La DIA di Palermo sta eseguendo un decreto di confisca di aziende, di beni immobili e di rapporti finanziari, già oggetto di sedici diversi sequestri, eseguiti dalla stessa Articolazione su proposta del Direttore della DIA, tra il febbraio del 2011 e l’ottobre del 2017, riconducibili all’imprenditore palermitano Giuseppe Bordonaro, 61enne, attivo nel settore delle cave e dei materiali inerti per l’edilizia.
Il provvedimento è stato emesso dalla Sezione I Penale e Misure di Prevenzione del Tribunale di Palermo, presieduta dal dr. Raffaele Malizia, al termine del procedimento sostenuto in dibattimento dal p.m. dr. Calogero Ferrara, dell’Ufficio Misure di Prevenzione della Procura della Repubblica di Palermo, coordinato dal Procuratore Aggiunto dr.ssa Marzia Sabella.

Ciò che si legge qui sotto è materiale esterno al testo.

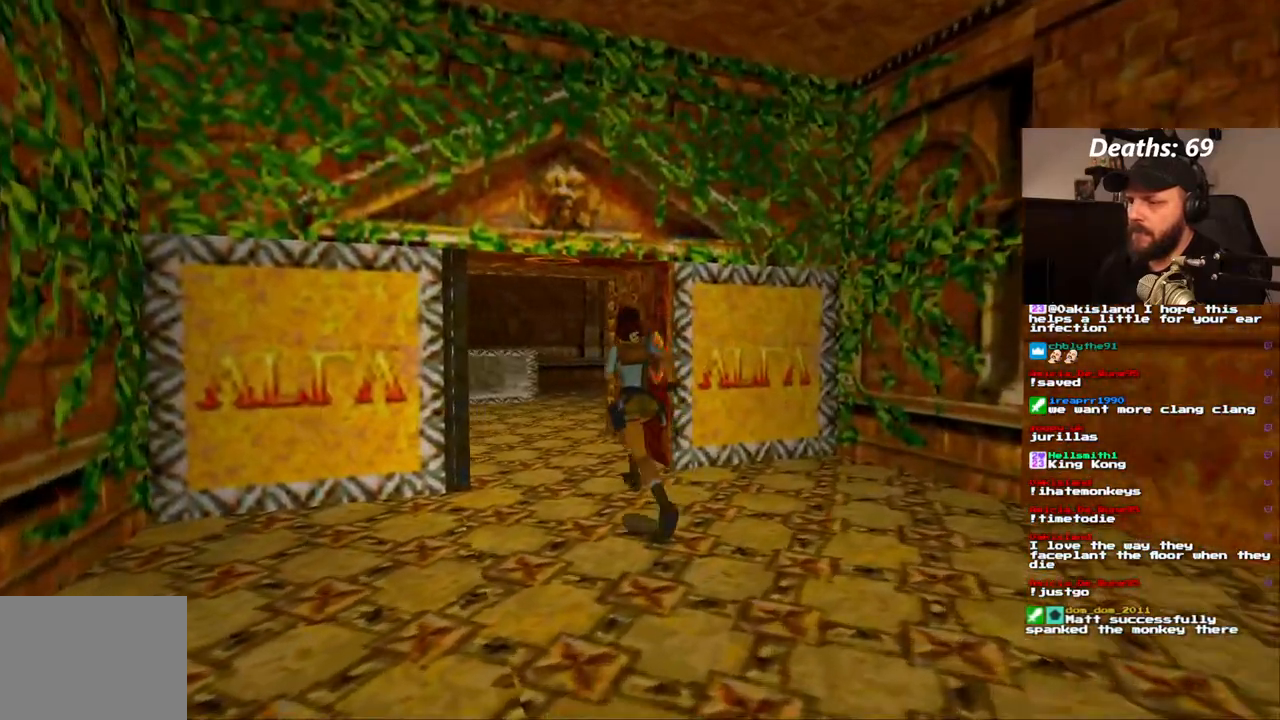
{"dt_ms": 1000, "buttons": ["DPAD_UP"], "left_stick": "center", "right_stick": "center"}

Nell’ambito delle attività d’indagine, Giuseppe Bordonaro emergeva quale collettore di interessi mafiosi nell’aggiudicazione di appalti, subappalti e contratti di fornitura nella provincia di Palermo. L’imprenditore aveva, infatti, intrattenuto stretti rapporti con esponenti di rilievo di cosa nostra sin dalla fine degli anni ’80, i quali, in ragione della sua affidabilità, lo favorivano nello svolgimento della sua attività, ponendolo in una posizione di preminenza.

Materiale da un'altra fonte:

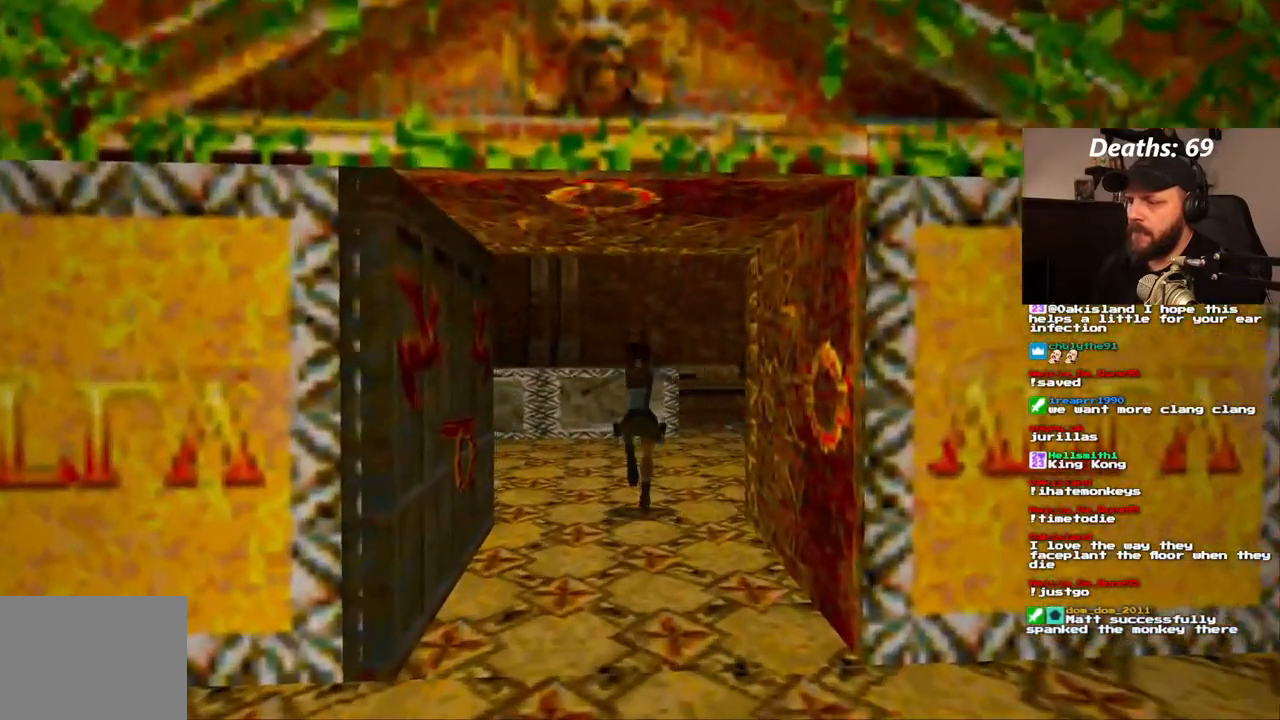
{"dt_ms": 500, "buttons": ["DPAD_UP", "DPAD_RIGHT"], "left_stick": "center", "right_stick": "center"}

In sostanza, tramite l’impresa intestata al padre Salvatore, operava in una cointeressenza così stretta con cosa nostra, da poter essere qualificato come “imprenditore mafioso”.
Già nell’ottobre del 1997, Bordonaro veniva raggiunto da un’ordinanza di custodia cautelare in carcere, emessa dal GIP del Tribunale di Palermo, per concorso in associazione mafiosa e turbativa d’asta aggravata dalle modalità mafiose e successivamente condannato con sentenza definitiva dalla Corte d’Appello di Palermo a 4 anni e 6 mesi di reclusione.
Nel corso del suddetto processo, le testimonianze convergenti dei collaboratori Calogero Ganci, Salvatore Cancemi, Giovanni Brusca ed Angelo Siino indicavano come, a partire dalla fine degli anni ’80, l’impresa di materiale inerte intestata a Salvatore Bordonaro, padre di Giuseppe, fosse stata sistematicamente favorita da esponenti di vertice di cosa nostra nell’affidamento della fornitura di calcestruzzo per imprese aggiudicatarie di appalti pubblici.
In cambio, come accaduto nel caso della costruzione della nuova Pretura a Palermo, Giuseppe Bordonaro faceva recapitare 50 milioni di lire a Raffaele Ganci, esponente di rilievo di una storica famiglia mafiosa del quartiere Noce di Palermo.